■ **EXERCISE INSTRUCTIONS**
1 > List the reasons for skipping mammograms that the article on mammogram rates quotes from the editorial.
2 > Quote the part of the article on mammogram rates that begins with the words "If women are" and ends with "women (New York Times, 5/15).".
::: PASSAGE :::
May 18, 2007 - The "small but significant decline" in mammogram rates reported among women ages 40 and older from 2000 to 2005 is "disturbing" because it means that an increasing number of women will "fail" to receive the early detection that raises their chances of breast cancer survival, a New York Times editorial says (New York Times, 5/15).
According to a study to be published in the June 15 issue of the journal Cancer, the proportion of U.S. women age 40 and older who said they have undergone a mammogram in the previous two years declined from 70 percent to 66 percent from 2000 to 2005. The study, conducted by researchers from the National Cancer Institute and CDC, showed that the rate of mammograms plateaued in 2000, began to decline in 2003 and continued to decrease through 2005, the final year of the study. A 6.8% decline in the rate among women ages 50 to 64 was the largest of any age group (Kaiser Daily Women's Health Policy Report, 5/14).
If women are making "reasoned decisions that mammograms are not needed in their personal circumstances, the failure to get screened is of little concern," according to the Times. However, women who skip mammograms because of the "cost, inconvenience or simple inattention" risk not knowing breast cancer is developing until treatment might be "harder and the risk of death higher," the editorial says. The Times concludes that doctors and health promotion campaigns "need to ramp up their reminders of the value" of routine breast cancer screening and that health coverage for the mammograms "should be extended" to uninsured women (New York Times, 5/15).
::: LISTED RECORDS :::
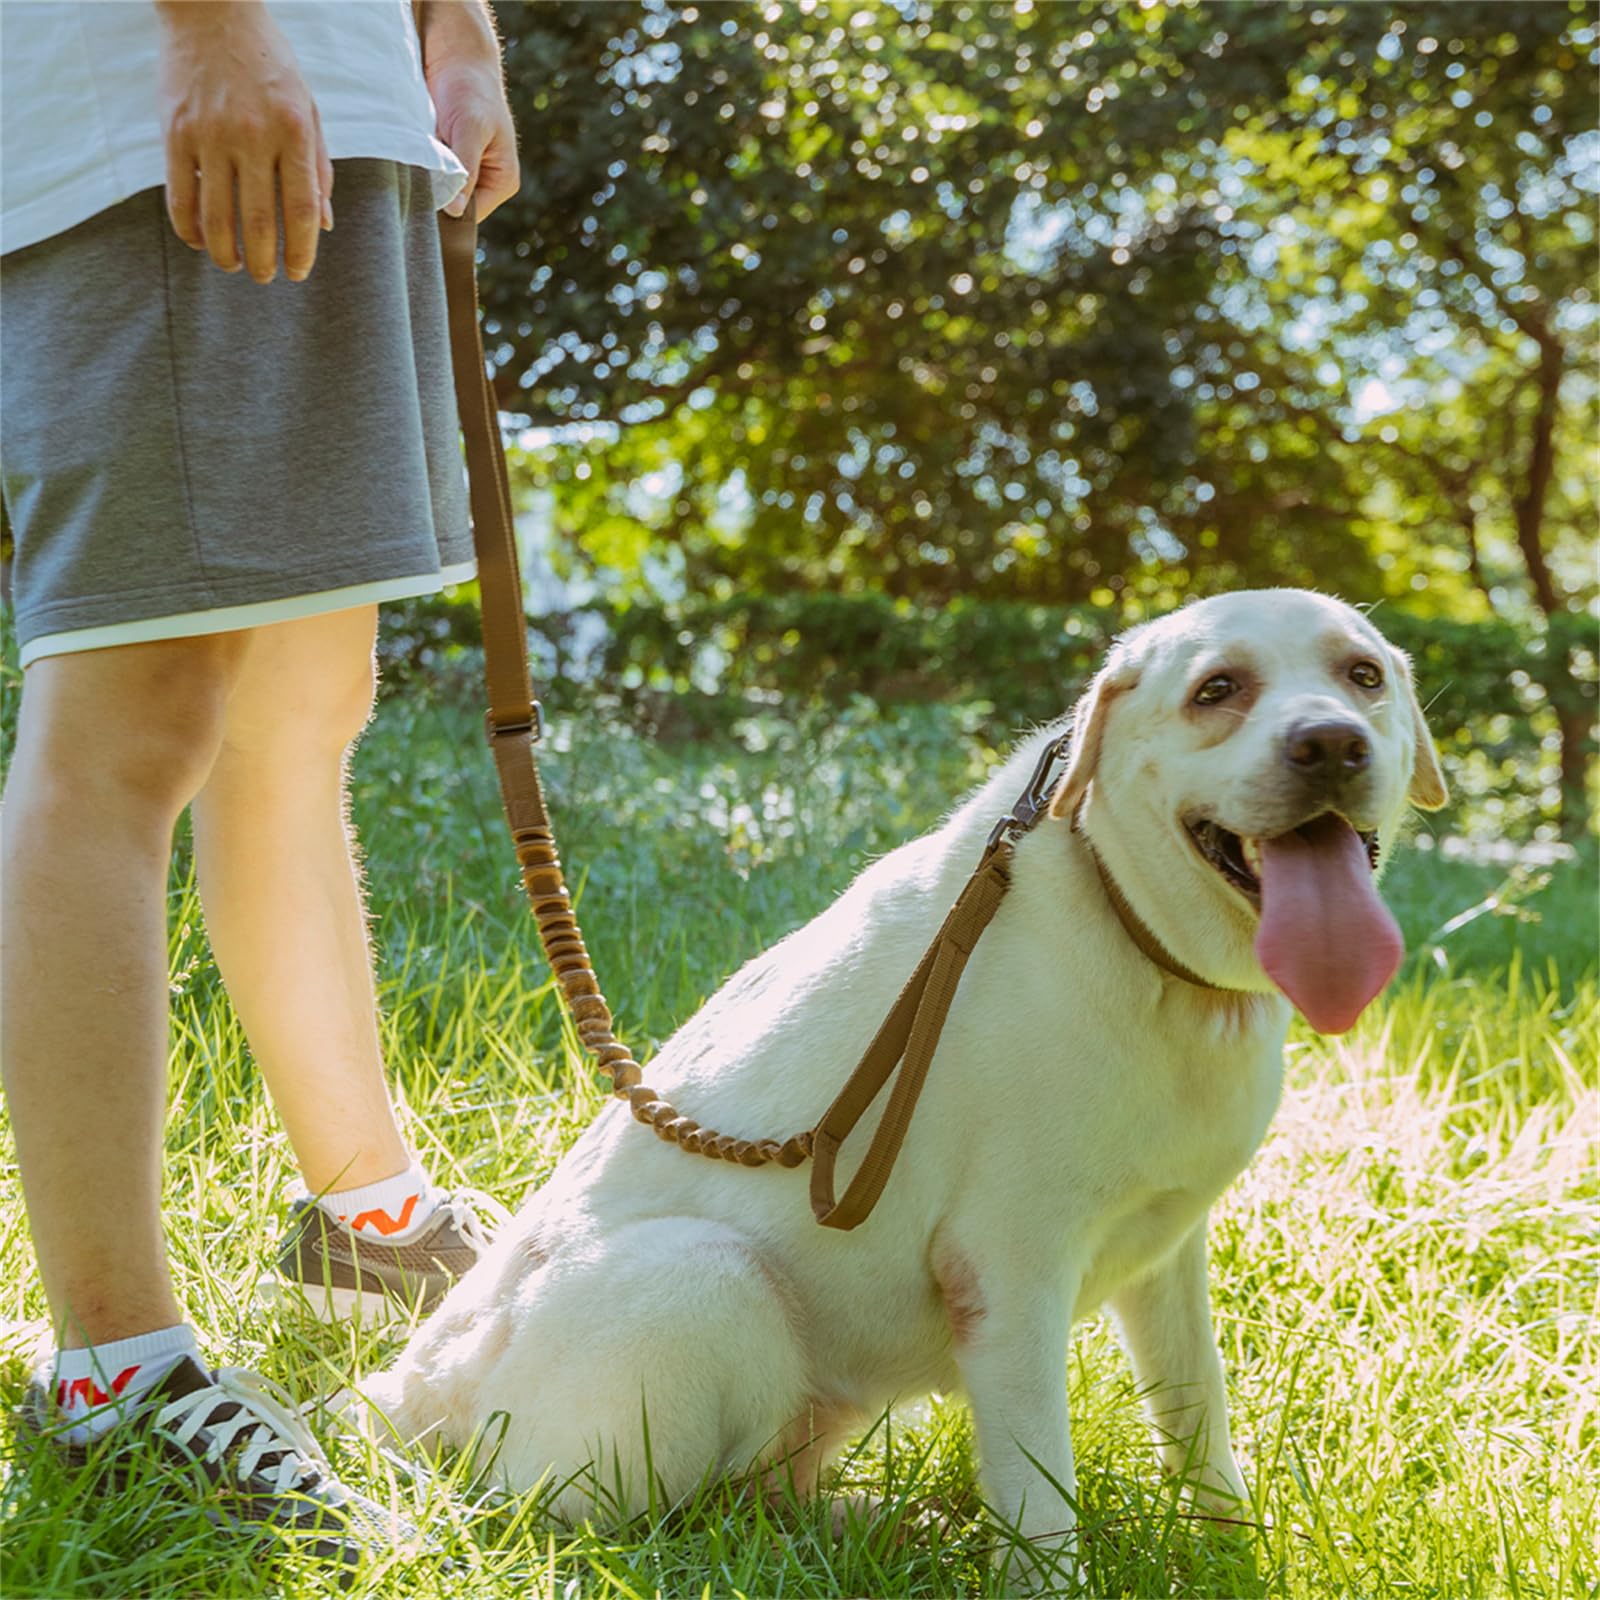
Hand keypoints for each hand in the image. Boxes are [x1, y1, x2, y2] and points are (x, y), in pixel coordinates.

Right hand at [156, 1, 333, 282]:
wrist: (211, 9)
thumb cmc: (268, 64)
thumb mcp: (307, 108)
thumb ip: (317, 165)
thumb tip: (324, 225)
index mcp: (293, 131)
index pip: (302, 209)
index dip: (301, 250)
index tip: (298, 273)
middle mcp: (253, 134)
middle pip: (259, 221)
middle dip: (264, 261)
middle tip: (265, 277)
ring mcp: (210, 133)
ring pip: (216, 216)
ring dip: (225, 253)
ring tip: (233, 265)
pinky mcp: (175, 131)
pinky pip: (180, 195)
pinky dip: (188, 228)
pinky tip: (198, 241)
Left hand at [419, 3, 519, 220]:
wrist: (454, 55)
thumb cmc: (470, 89)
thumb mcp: (469, 130)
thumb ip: (465, 171)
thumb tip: (457, 211)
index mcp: (502, 181)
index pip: (472, 216)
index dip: (449, 214)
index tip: (423, 204)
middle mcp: (486, 183)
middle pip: (456, 209)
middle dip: (435, 200)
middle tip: (412, 188)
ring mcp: (465, 173)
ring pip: (440, 194)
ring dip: (424, 185)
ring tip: (411, 171)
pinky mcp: (445, 162)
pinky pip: (429, 178)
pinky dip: (418, 172)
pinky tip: (408, 163)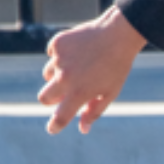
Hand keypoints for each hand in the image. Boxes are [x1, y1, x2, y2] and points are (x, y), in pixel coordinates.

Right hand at [38, 7, 146, 134]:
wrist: (119, 34)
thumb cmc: (117, 66)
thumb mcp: (111, 91)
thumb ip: (94, 111)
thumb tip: (82, 129)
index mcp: (80, 92)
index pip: (60, 116)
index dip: (55, 125)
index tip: (53, 128)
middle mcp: (66, 78)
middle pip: (44, 98)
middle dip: (52, 99)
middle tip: (65, 92)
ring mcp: (59, 60)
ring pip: (48, 75)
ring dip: (58, 74)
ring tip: (79, 65)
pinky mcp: (57, 44)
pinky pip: (52, 54)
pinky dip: (61, 55)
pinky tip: (78, 50)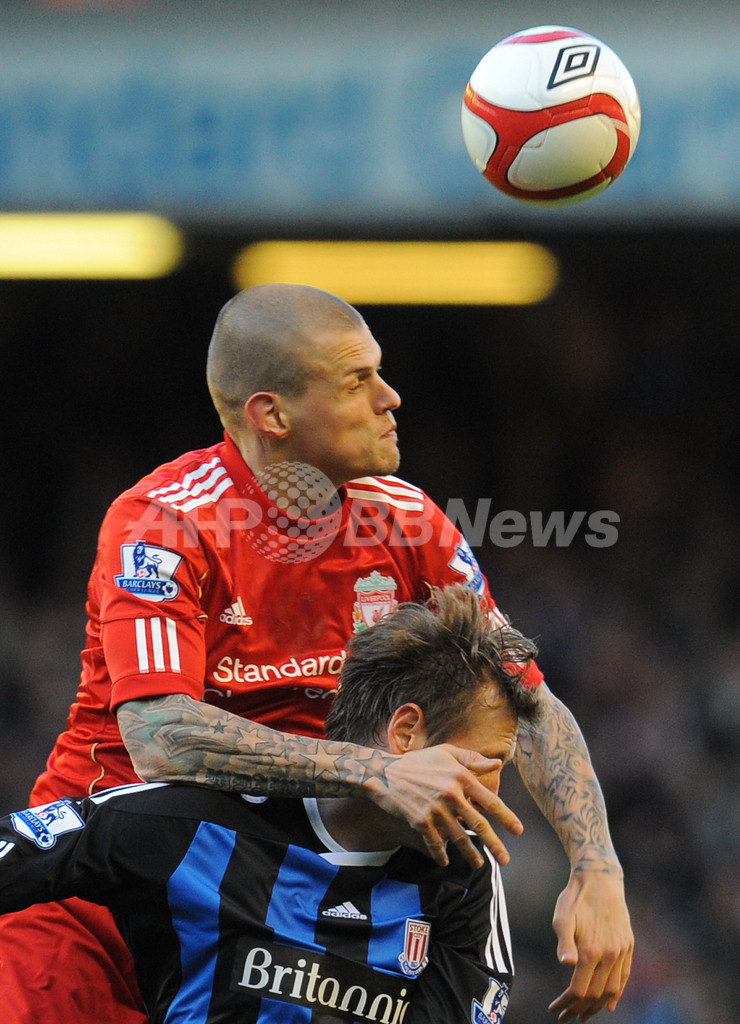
:::
■ **COMPLETED EXERCISE**
1 >
- Cost
- Inconvenience
- Simple inattention

2 >
If women are making "reasoned decisions that mammograms are not needed in their personal circumstances, the failure to get screened is of little concern," according to the Times. However, women who skip mammograms because of the "cost, inconvenience or simple inattention" risk not knowing breast cancer is developing until treatment might be "harder and the risk of death higher," the editorial says. The Times concludes that doctors and health promotion campaigns "need to ramp up their reminders of the value" of routine breast cancer screening and that health coverage for the mammograms "should be extended" to uninsured women (New York Times, 5/15).